COMPITO DA SVOLGERE 1: Stampi per intero l'articolo sul saluto del cardinale Betori ai preti, senza alcuna modifica.

Firenze
Firenze, il saluto del card. Betori ai preti: “I vescovi passano, il Signore resta”
Un lungo applauso dei preti e dei fedeli al termine di quella che, ha detto l'arcivescovo, "si può presumere sia l’ultima mia presidenza della Messa Crismale in questa cattedrale"
“I vescovi passano, il Signore resta ed è lui l’unico vero nostro Pastore, di cui noi siamo solo segni, consapevoli, per quanto mi riguarda di debolezza e insufficienza. Al Signore chiedo misericordia e a voi umana comprensione. Con affetto”. Sono le parole di saluto che il cardinale Giuseppe Betori, arcivescovi di Firenze, ha rivolto ai preti della diocesi della Messa crismale del Giovedì Santo in cattedrale in questa, ha specificato, che “si può presumere sia l’ultima mia presidenza della Messa Crismale in questa cattedrale”. “Le mie – ha affermato – vogliono essere parole di ringraziamento, di riflessione, di consegna per il futuro”.
Betori ha rimesso il suo mandato nelle mani del Papa, come tutti i vescovi sono tenuti a fare, al compimento dei 75 anni; papa Francesco gli chiese due anni di proroga, che si è da poco conclusa. Si attende quindi la nomina di un successore.
“Abbiamo camminato insieme in questi anni – ha affermato l’arcivescovo -. È stato un grande dono per me essere il vostro vescovo e poter contare sul vostro sostegno. Non sappiamo quando, ma in futuro sarà un altro vescovo a guidarvi, a cui vi consegnerò ma a cui chiedo anche a voi di consegnarvi con fiducia”.

DATI FORNITI:
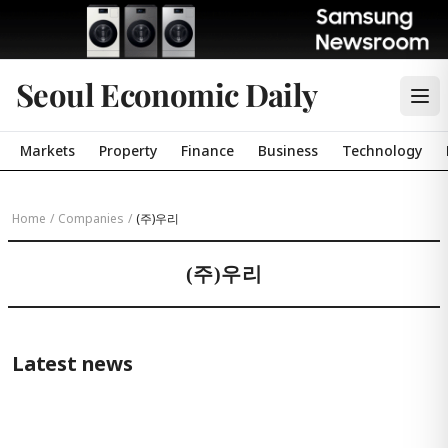
Seoul Economic Daily
Markets
Property
Finance
Business
Technology
Home
/
Companies
/
(주)우리
(주)우리
Latest news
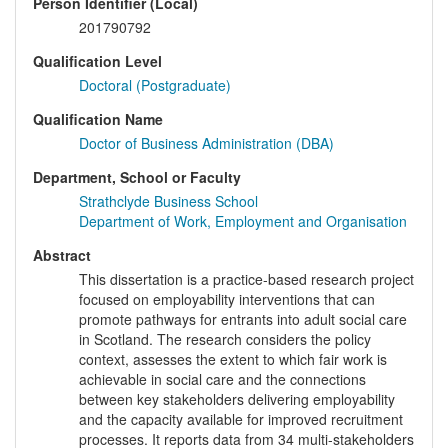
Person Identifier (Local)
201790792
Qualification Level
Doctoral (Postgraduate)
Qualification Name
Doctor of Business Administration (DBA)
Department, School or Faculty
Strathclyde Business School
Department of Work, Employment and Organisation
Abstract
This dissertation is a practice-based research project
focused on employability interventions that can
promote pathways for entrants into adult social care
in Scotland. The research considers the policy
context, assesses the extent to which fair work is
achievable in social care and the connections
between key stakeholders delivering employability
and the capacity available for improved recruitment
processes. It reports data from 34 multi-stakeholders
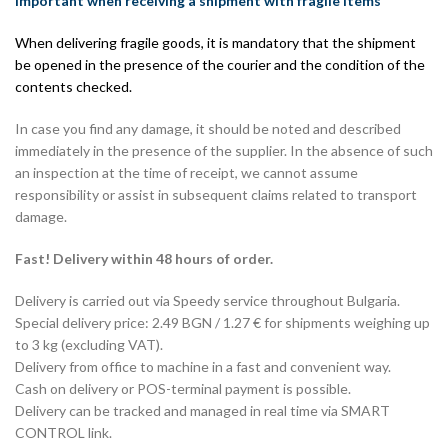
Important when receiving a shipment with fragile items
When delivering fragile goods, it is mandatory that the shipment
be opened in the presence of the courier and the condition of the
contents checked.
In case you find any damage, it should be noted and described
immediately in the presence of the supplier. In the absence of such
an inspection at the time of receipt, we cannot assume
responsibility or assist in subsequent claims related to transport
damage.
Fast! Delivery within 48 hours of order.
Delivery is carried out via Speedy service throughout Bulgaria.
Special delivery price: 2.49 BGN / 1.27 € for shipments weighing up
to 3 kg (excluding VAT).
Delivery from office to machine in a fast and convenient way.
Cash on delivery or POS-terminal payment is possible.
Delivery can be tracked and managed in real time via SMART
CONTROL link.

COMPITO DA SVOLGERE 2: Trasformi in una lista JSON di stringhe, una per riga, le righe dei record che vanno dall'inizio dei record fino alla riga contenente "Latest news", inclusa. Tralasci le righe vuote e le immagini.

SOLUZIONE SCRITTA 1:
Firenze
Firenze, il saluto del card. Betori ai preti: “I vescovi passano, il Signore resta”
Un lungo applauso dei preti e dei fedeli al termine di quella che, ha detto l'arcivescovo, "si può presumere sia l’ultima mia presidenza della Messa Crismale in questa cattedrale"
“I vescovi passano, il Signore resta ed è lui l’unico vero nostro Pastore, di cui noi siamo solo segni, consapevoli, per quanto mi riguarda di debolezza e insufficienza. Al Signore chiedo misericordia e a voi umana comprensione. Con affetto”. Sono le parole di saluto che il cardinale Giuseppe Betori, arcivescovi di Firenze, ha rivolto ai preti della diocesi della Messa crismale del Giovedì Santo in cattedrale in questa, ha specificato, che “si può presumere sia l’ultima mia presidenza della Messa Crismale in questa cattedrale”. “Le mie – ha affermato – vogliono essere parole di ringraziamento, di riflessione, di consegna per il futuro”.
Betori ha rimesso il suo mandato nelle mani del Papa, come tutti i vescovi sono tenuti a fare, al compimento dei 75 anni; papa Francesco gli chiese due anni di proroga, che si è da poco conclusa. Si attende quindi la nomina di un successore.
“Abbiamo camminato insieme in questi anni – ha affermato l’arcivescovo -. È stato un grande dono per me essere il vostro vescovo e poter contare sul vostro sostegno. Non sappiamo quando, ma in futuro sarà un altro vescovo a guidarvi, a cui vi consegnerò ma a cui chiedo anche a voi di consegnarvi con fiducia”.

SOLUZIONE SCRITTA 2:
[
  "Seoul Economic Daily",
  "Markets",
  "Property",
  "Finance",
  "Business",
  "Technology",
  "Home",
  "/",
  "Companies",
  "/",
  "(주)우리",
  "(주)우리",
  "Latest news"
]